El episodio de la curación del leproso se desarrolla en tres breves etapas: la invocación del enfermo, la respuesta de Jesús, las consecuencias de la curación prodigiosa. El leproso le suplica a Jesús, 'de rodillas' y le dice: 'Si quieres puedes purificarme'. A esta oración humilde y llena de confianza, Jesús responde con una actitud profunda de su ánimo: la compasión. La compasión es una palabra muy profunda que significa 'sufrir con el otro'.


El corazón de Cristo manifiesta la compasión paterna de Dios por aquel hombre, acercándose a él y tocándolo. Este particular es muy importante. Jesús 'tiende la mano, lo toca... y en seguida la lepra desaparece y Él lo purifica”. La misericordia de Dios supera cada barrera y la mano de Jesús toca al leproso. Él no pone una distancia de seguridad y no actúa delegando, sino que se expone directamente al contagio por nuestro mal. Y así justamente nuestro mal se vuelve el lugar del contacto: Él, Jesús, toma de nosotros la humanidad enferma y nosotros de Él su humanidad sana y que cura.

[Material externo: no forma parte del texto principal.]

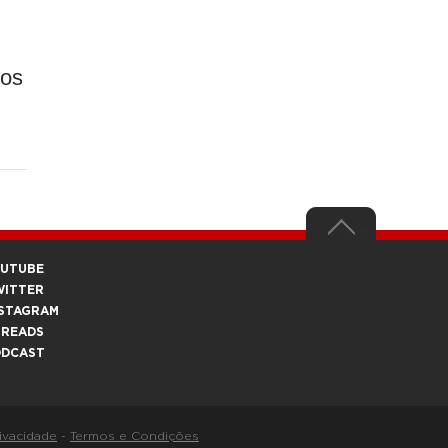
ios
OUTUBE
WITTER
STAGRAM
HREADS
ODCAST
rivacidade
-
Termos e Condições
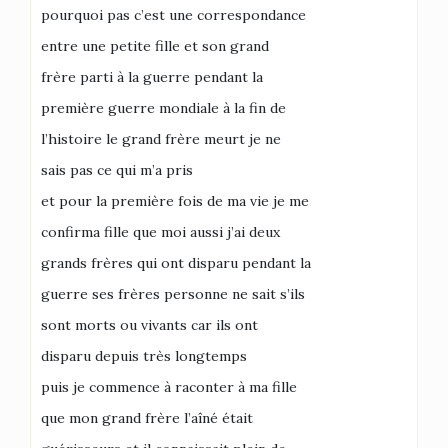
pourquoi pas c’est une correspondance
entre une petite fille et son grand
frère parti à la guerre pendant la
première guerre mondiale à la fin de
l’histoire le grand frère meurt je ne
sais pas ce qui m’a pris
et pour la première fois de ma vie je me
confirma fille que moi aussi j’ai deux
grands frères qui ont disparu pendant la
guerre ses frères personne ne sait s’ils
sont morts ou vivants car ils ont
disparu depuis très longtemps
puis je commence à raconter à ma fille
que mon grand frère l’aîné était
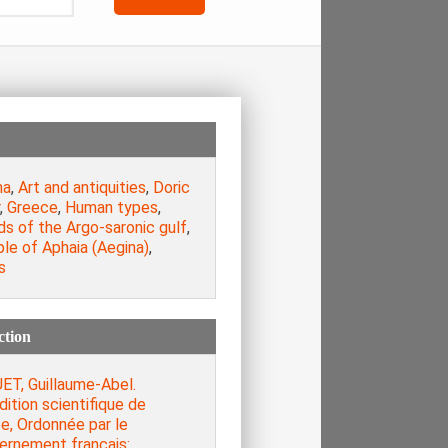
na
,
Art and antiquities
,
Doric
,
Greece
,
Human types
,
ds of the Argo-saronic gulf
,
le of Aphaia (Aegina)
,
s
ction
ET, Guillaume-Abel.
ition scientifique de
e, Ordonnée par le
ernement français:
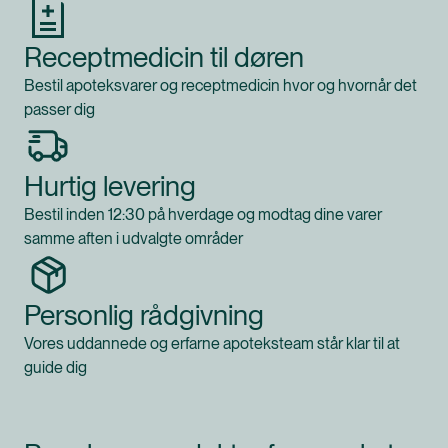
Receptmedicin til døren
Bestil apoteksvarer og receptmedicin hvor og hvornår det
passer dig
Hurtig levering
Bestil inden 12:30 på hverdage og modtag dine varer
samme aften i udvalgte områder
Personlig rådgivning
Vores uddannede og erfarne apoteksteam står klar til at
guide dig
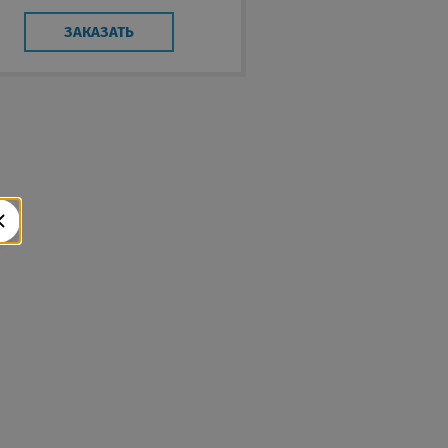
ЗАКАЗАТЬ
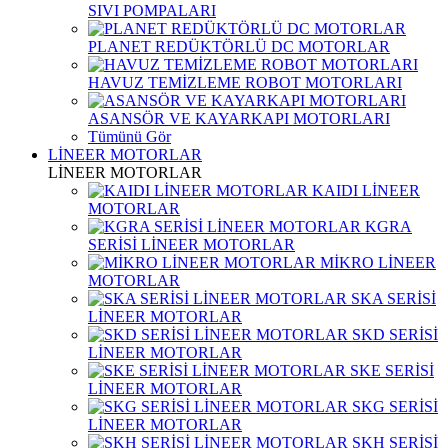
SIVI POMPALARI
PLANET REDÜKTÖRLÜ DC MOTORLAR
HAVUZ TEMİZLEME ROBOT MOTORLARI
ASANSÖR VE KAYARKAPI MOTORLARI
Tümünü Gör
LİNEER MOTORLAR
LİNEER MOTORLAR
KAIDI LİNEER
MOTORLAR
KGRA
SERİSİ LİNEER MOTORLAR
MİKRO LİNEER
MOTORLAR
SKA SERİSİ
LİNEER MOTORLAR
SKD SERİSİ
LİNEER MOTORLAR
SKE SERİSİ
LİNEER MOTORLAR
SKG SERİSİ
LİNEER MOTORLAR
SKH SERİSİ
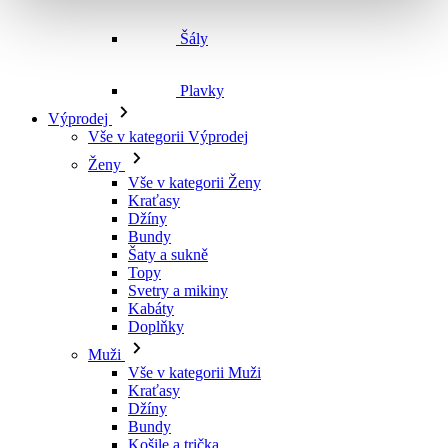
Šály
Plavky
Výprodej
Vše v kategorii Výprodej
Ženy
Vše v kategorii Ženy
Kraťasy
Džíny
Bundy
Šaty a sukně
Topy
Svetry a mikiny
Kabáty
Doplňky
Muži
Vše v kategorii Muži
Kraťasy
Džíny
Bundy
Košile a trička
Svetry a mikiny
Doplňky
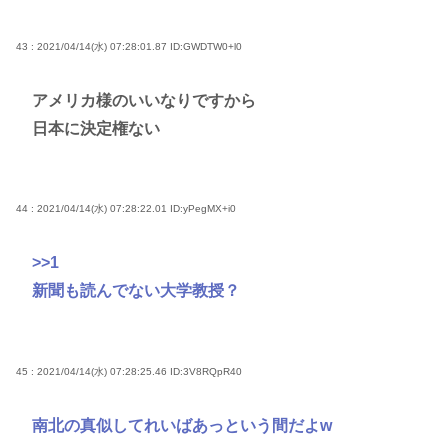
43 : 2021/04/14(水) 07:28:01.87
ID:GWDTW0+l0
アメリカ様のいいなりですから
日本に決定権ない
44 : 2021/04/14(水) 07:28:22.01
ID:yPegMX+i0
>>1
新聞も読んでない大学教授？
45 : 2021/04/14(水) 07:28:25.46
ID:3V8RQpR40
南北の真似してれいばあっという間だよw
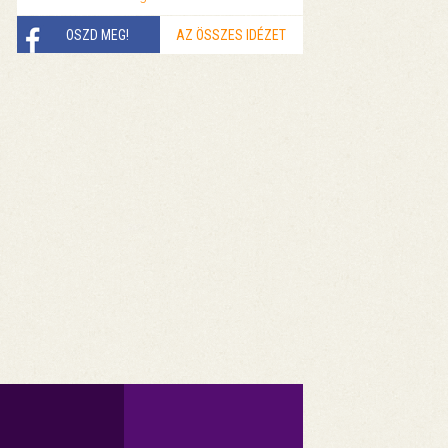
OSZD MEG!
AZ ÖSSZES IDÉZET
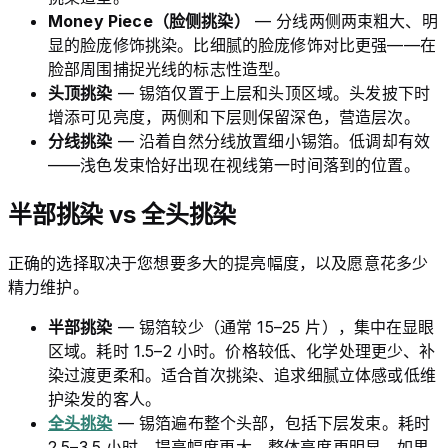
Money Piece（脸侧挑染）
— 分线两侧两束粗大、明
显的脸庞修饰挑染。比细腻的脸庞修饰对比更强——在
脸部周围捕捉光线的标志性造型。
头顶挑染
— 锡箔仅置于上层和头顶区域。头发披下时
增添可见亮度，两侧和下层则保留深色，营造层次。
分线挑染
— 沿着自然分线放置细小锡箔。低调却有效
——浅色发束恰好出现在视线第一时间落到的位置。
半部挑染 vs 全头挑染
正确的选择取决于您想要多大的提亮幅度，以及愿意花多少
精力维护。
半部挑染
— 锡箔较少（通常 15–25 片），集中在显眼
区域。耗时 1.5–2 小时。价格较低、化学处理更少、补
染过渡更柔和。适合首次挑染、追求细腻立体感或低维
护染发的客人。
全头挑染
— 锡箔遍布整个头部，包括下层发束。耗时
2.5–3.5 小时。提亮幅度更大、整体亮度更明显。如果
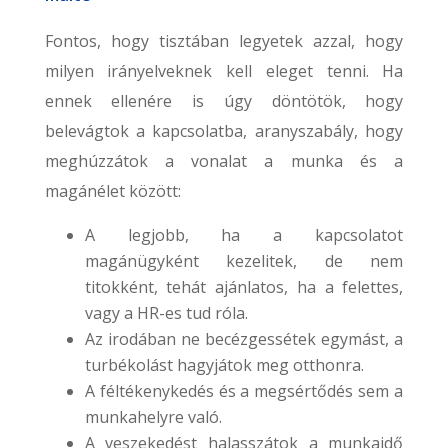
Fontos, hogy tisztában legyetek azzal, hogy
milyen irányelveknek kell eleget tenni. Ha
ennek ellenére is úgy döntötök, hogy
belevágtok a kapcsolatba, aranyszabály, hogy
meghúzzátok a vonalat a munka és a
magánélet között:
A legjobb, ha a kapcsolatot
magánügyként kezelitek, de nem
titokként, tehát ajánlatos, ha a felettes,
vagy a HR-es tud róla.
Az irodában ne becézgessétek egymást, a
turbékolást hagyjátok meg otthonra.
A féltékenykedés és a megsértődés sem a
munkahelyre való.
A veszekedést halasszátok a munkaidő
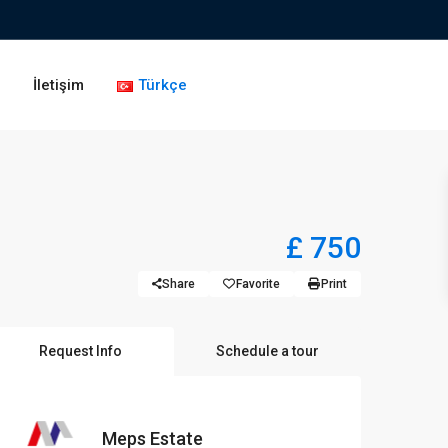
g
İletişim
Türkçe
£ 750
Share
Favorite
Print
Request Info
Schedule a tour
Meps Estate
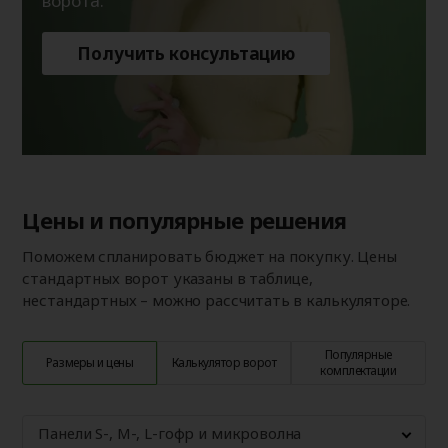
ворота.
Получить консультацию
Цены и популярные решения
Поможем спланировать бюджет на покупку. Цены
стандартных ворот указаны в таблице,
нестандартных – можно рассчитать в калькуляторе.
Популярные
Размеры и цены
Калькулятор ворот
комплектации
Панели S-, M-, L-гофр и микроволна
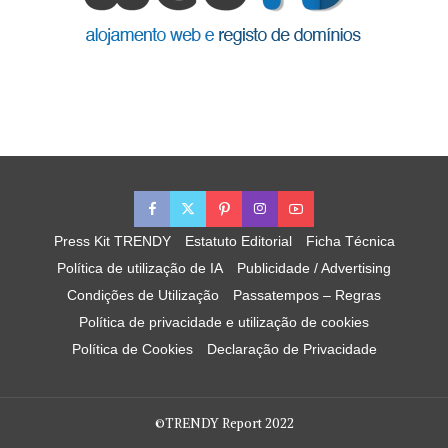
Press Kit TRENDY
Estatuto Editorial
Ficha Técnica
Política de utilização de IA
Publicidade / Advertising
Condições de Utilização
Passatempos – Regras
Política de privacidade e utilização de cookies
Política de Cookies
Declaração de Privacidade
©TRENDY Report 2022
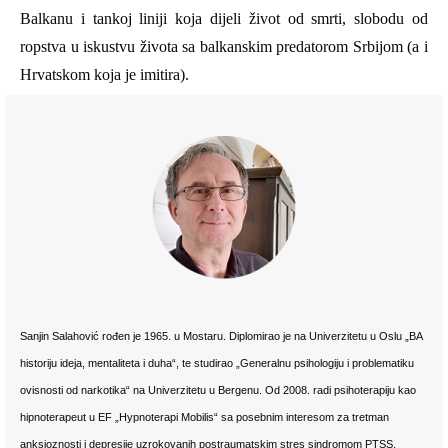
Balkanu i tankoj liniji koja dijeli život od smrti, slobodu od
ropstva u iskustvu života sa balkanskim predatorom Srbijom (a i
Hrvatskom koja je imitira).
Sanjin Salahović rođen je 1965. u Mostaru. Diplomirao je na Univerzitetu u Oslu „BA
historiju ideja, mentaliteta i duha“, te studirao „Generalnu psihologiju i problematiku
ovisnosti od narkotika“ na Univerzitetu u Bergenu. Od 2008. radi psihoterapiju kao
hipnoterapeut u EF „Hypnoterapi Mobilis“ sa posebnim interesom za tretman
anksioznosti i depresije uzrokovanih postraumatskim stres sindromom PTSS.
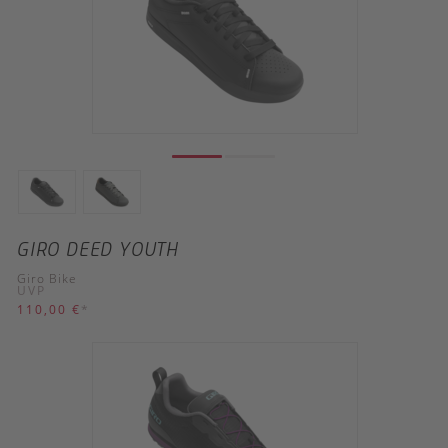
GIRO DEED YOUTH
Giro Bike
UVP
110,00 €
*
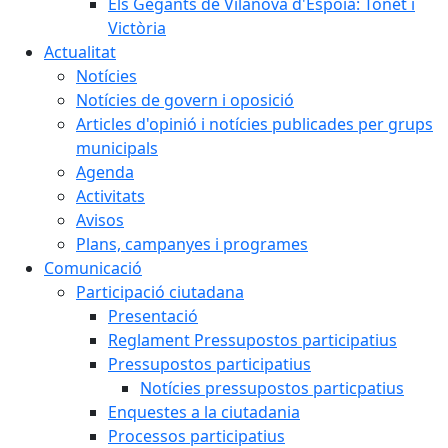
Els Gegants de Vilanova d'Espoia: Tonet i
Victòria
Actualitat
Notícies
Notícies de govern i oposició
Articles d'opinió i notícies publicades per grups
municipals
Agenda
Activitats
Avisos
Plans, campanyes i programes
Comunicació
Participació ciutadana
Presentació
Reglament Pressupostos participatius
Pressupostos participatius
Notícies pressupostos particpatius
Enquestes a la ciutadania
Processos participatius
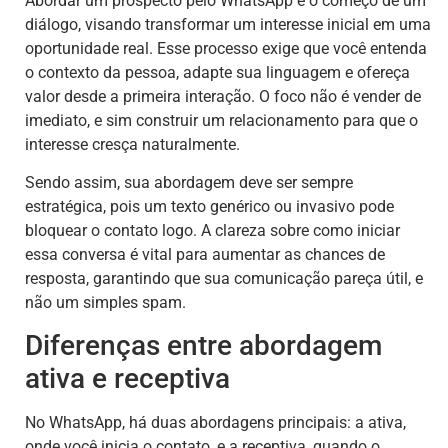
Abordar um prospecto pelo WhatsApp é o começo de um
diálogo, visando transformar um interesse inicial em uma
oportunidade real. Esse processo exige que você entenda
o contexto da pessoa, adapte sua linguagem e ofereça
valor desde a primeira interação. O foco não é vender de
imediato, e sim construir um relacionamento para que o
interesse cresça naturalmente.
Sendo assim, sua abordagem deve ser sempre
estratégica, pois um texto genérico ou invasivo pode
bloquear o contato logo. A clareza sobre como iniciar
essa conversa é vital para aumentar as chances de
resposta, garantindo que sua comunicação pareça útil, e
não um simples spam.
Diferenças entre abordagem
ativa e receptiva
No WhatsApp, há duas abordagens principais: a ativa,
onde você inicia o contato, e a receptiva, quando o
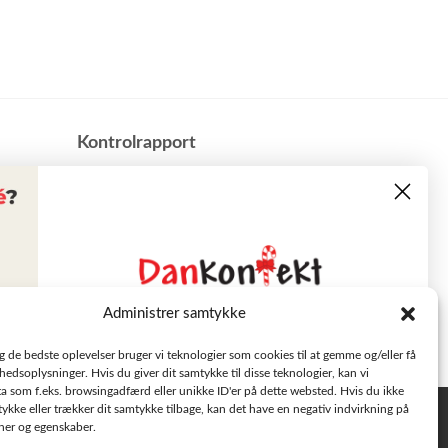
​Kontrolrapport
Administrer samtykke
Læs tilbudsavisen
ig de bedste oplevelser bruger vi teknologier som cookies til at gemme og/eller få
hedsoplysninger. Hvis du giver dit samtykke til disse teknologier, kan vi
a som f.eks. browsingadfærd eller unikke ID'er på dette websted. Hvis du ikke
Se aktuelle tilbud
tykke eller trækker dit samtykke tilbage, kan det have en negativ indvirkning på
Privatlivspolitik
oner og egenskaber.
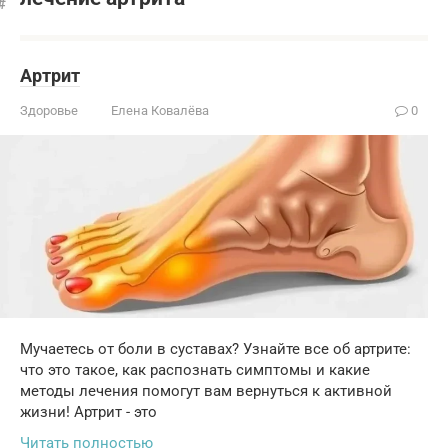
Артрит
Здоровье
Елена Ковалёва
0
Мучаетесь от боли в суставах? Узнайте все об артрите:
что это такое, как распознать симптомы и какие
методы лечения помогут вам вернуться к активной
жизни! Артрит - это
Читать полностью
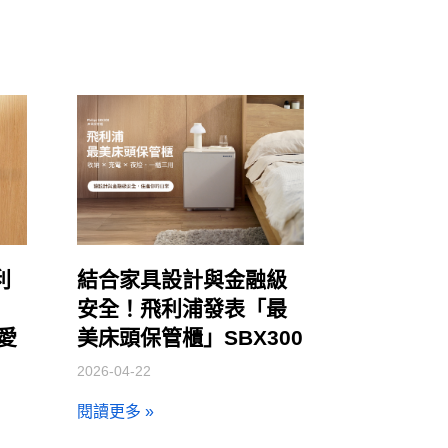
利
結合家具設計與金融級
安全！飛利浦發表「最
讓愛
美床頭保管櫃」SBX300
2026-04-22
閱讀更多 »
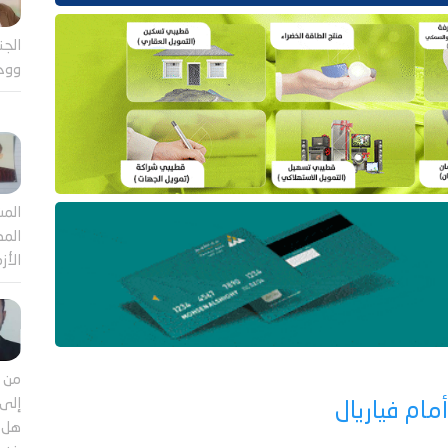
الجن
ووح
المش
المص
الأز
من م
إلى 
مام فياريال
هل ي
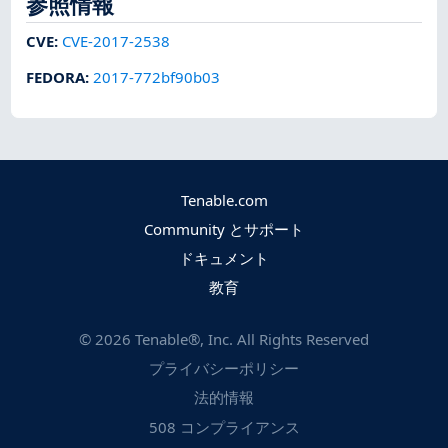
参照情報
CVE
:
CVE-2017-2538
FEDORA
:
2017-772bf90b03
Tenable.com
Community とサポート
ドキュメント
教育
©
2026
Tenable®, Inc. All Rights Reserved
プライバシーポリシー
法的情報
508 コンプライアンス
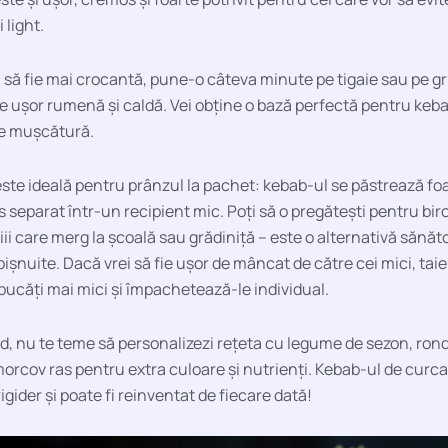
 light.
a să fie mai crocantă, pune-o câteva minute pe tigaie sau pe grill
 ușor rumenă și caldă. Vei obține o bază perfectă pentru keba
re mușcătură.
ste ideală pentru prânzul la pachet: kebab-ul se păstrează foar
s separat într-un recipient mic. Poți să o pregătești pentru bir
iii care merg la școală sau grădiniță – este o alternativă sănă
bișnuite. Dacă vrei să fie ușor de mâncat de către cei mici, taie l
 bucăți mai mici și împachetează-le individual.
nd, nu te teme să personalizezi rețeta cu legume de sezon, ron
orcov ras pentru extra culoare și nutrienți. Kebab-ul de curca
rigider și poate fi reinventat de fiecare dată!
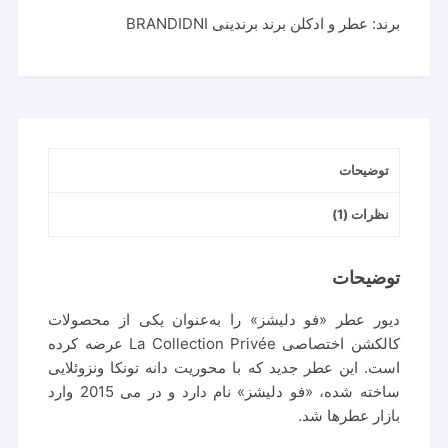
برند:
عطر و ادکلن برند برندینی BRANDIDNI
توضیحات
نظرات (1)
توضیحات
دیور عطر «فو دلیشز» را به‌عنوان یکی از محصولات
کالکشن اختصاصی La Collection Privée عرضه کرده
است. این عطر جدید که با محوریت دانه تونکا ونزوئلایی
ساخته شده، «فو دلیشز» نام دارد و در می 2015 وارد
بازار عطرها شد.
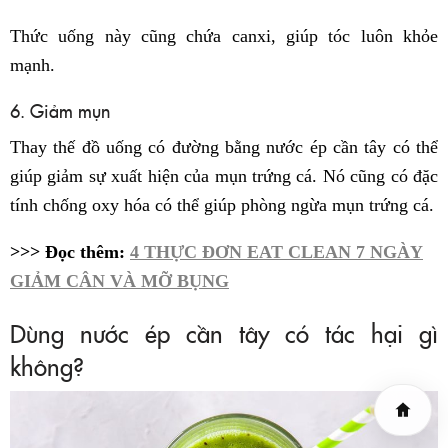
Thức uống này cũng chứa canxi, giúp tóc luôn khỏe
mạnh.
6. Giảm mụn
Thay thế đồ uống có đường bằng nước ép cần tây có thể
giúp giảm sự xuất hiện của mụn trứng cá. Nó cũng có đặc
tính chống oxy hóa có thể giúp phòng ngừa mụn trứng cá.
>>> Đọc thêm:
4 THỰC ĐƠN EAT CLEAN 7 NGÀY
GIẢM CÂN VÀ MỠ BỤNG
Dùng nước ép cần tây có tác hại gì
không?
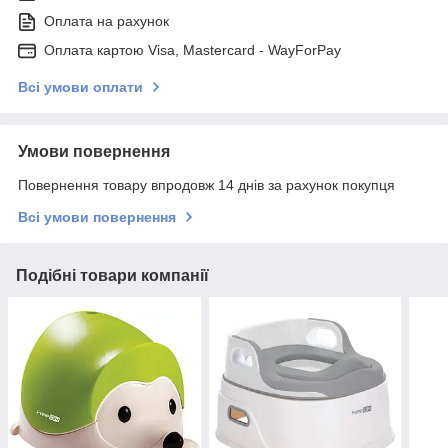
Оплата на рахунок
Оплата картою Visa, Mastercard - WayForPay
Всі умови оплати
Умови повернення
Повернення товару впродовж 14 днів за рахунок покупця
Всі умови повернення
Подібні товари компанії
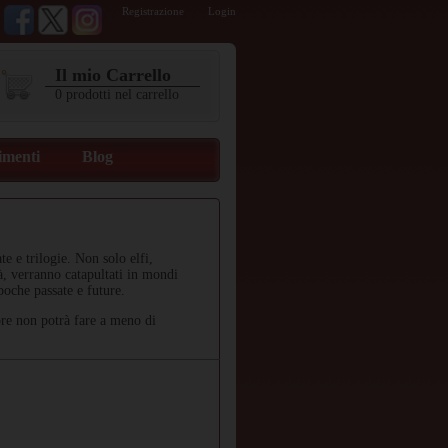
Registrazione
Login
Il mio Carrello
0
prodotti
nel carrello
imenti
Blog
e e trilogie. Non solo elfi,
à, verranno catapultati in mondi
poche passate e future.
tore non potrà fare a meno di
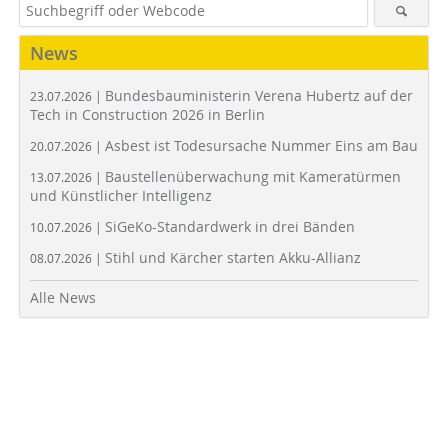
News
Bundesbauministerin Verena Hubertz auf der
23.07.2026 |
Tech in Construction 2026 in Berlin
Asbest ist Todesursache Nummer Eins am Bau
20.07.2026 |
Baustellenüberwachung mit Kameratürmen
13.07.2026 |
und Künstlicher Intelligenz
SiGeKo-Standardwerk in drei Bänden
10.07.2026 |
Stihl und Kärcher starten Akku-Allianz
08.07.2026 |
Alle News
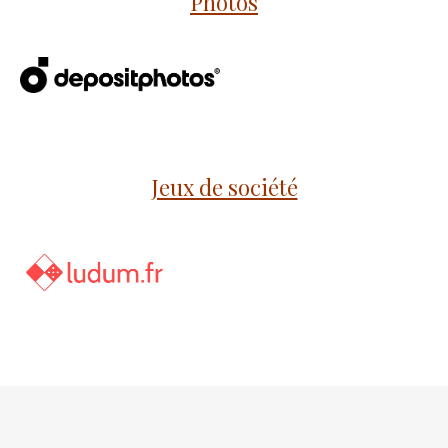
Photos
Jeux de société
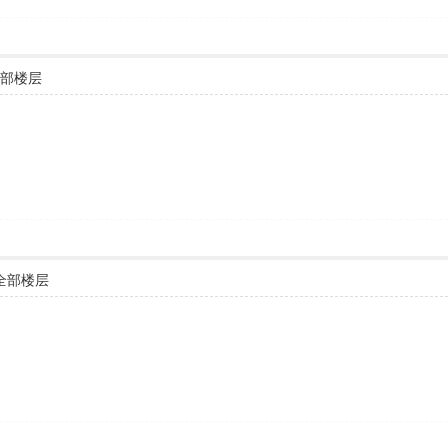
部楼层
全部楼层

Esto sucede cada vez que recibimos con fe un sacramento: el Señor Jesús nos 'toca' y nos da su gracia. En este caso pensamos especialmente al sacramento de la Reconciliación, que nos cura de la lepra y del pecado. (S.S. Francisco, Ángelus del 15 de febrero de 2015).


Reflexión

No hay duda que la vida de los hombres está llena de sufrimientos más o menos visibles, físicos, mentales, morales. El leproso del evangelio de hoy es una de estas miserias.


Aunque los hombres se afanen por buscar las riquezas y finjan vivir en un mundo inmortal, los signos de la muerte que cada hombre lleva en sí mismo son inevitables. Los encontramos en cada paso de nuestra vida. Drogas, matrimonios deshechos, suicidios, abusos, enfermedades y un sin fin de desgracias que hasta el hombre más famoso, más rico, más sabio y más sano conoce personalmente. Para muchas personas muchas de estas realidades son hechos de cada día. Sin embargo, ellas mismas saben que a pesar de ello se debe ir adelante en la vida lo mejor posible.


Por eso, Jesús pone en sus manos este elenco de desdichas y lo transforma en gracias y en bendiciones. Realiza milagros para que veamos que es capaz de darnos una vida que no sólo es sufrimiento sino que también hay consuelos físicos y morales que, son más profundos porque tocan el alma misma. Para esto ha venido a esta vida, para traernos un reino de amor y unión.


Basta que nosotros usemos correctamente nuestra libertad para que se realicen todas las gracias que Cristo quiere darnos. Basta confiar en Él, en su palabra que nos habla del Padre misericordioso e interesado por nuestra felicidad.


Diálogo con Cristo

Señor, yo creo en Ti, en la abundancia y gratuidad de tu amor. Dame la gracia de corresponderte con un corazón benigno y sincero, que cure la vida de los demás con mis palabras, mis acciones y mi testimonio. Ayúdame a vivir en tu luz para experimentar la alegría de sanación que viene con tu amistad.


Propósito

Orar con la ilusión y con la confianza de creer, y saber, que Dios me dará todo lo que necesito.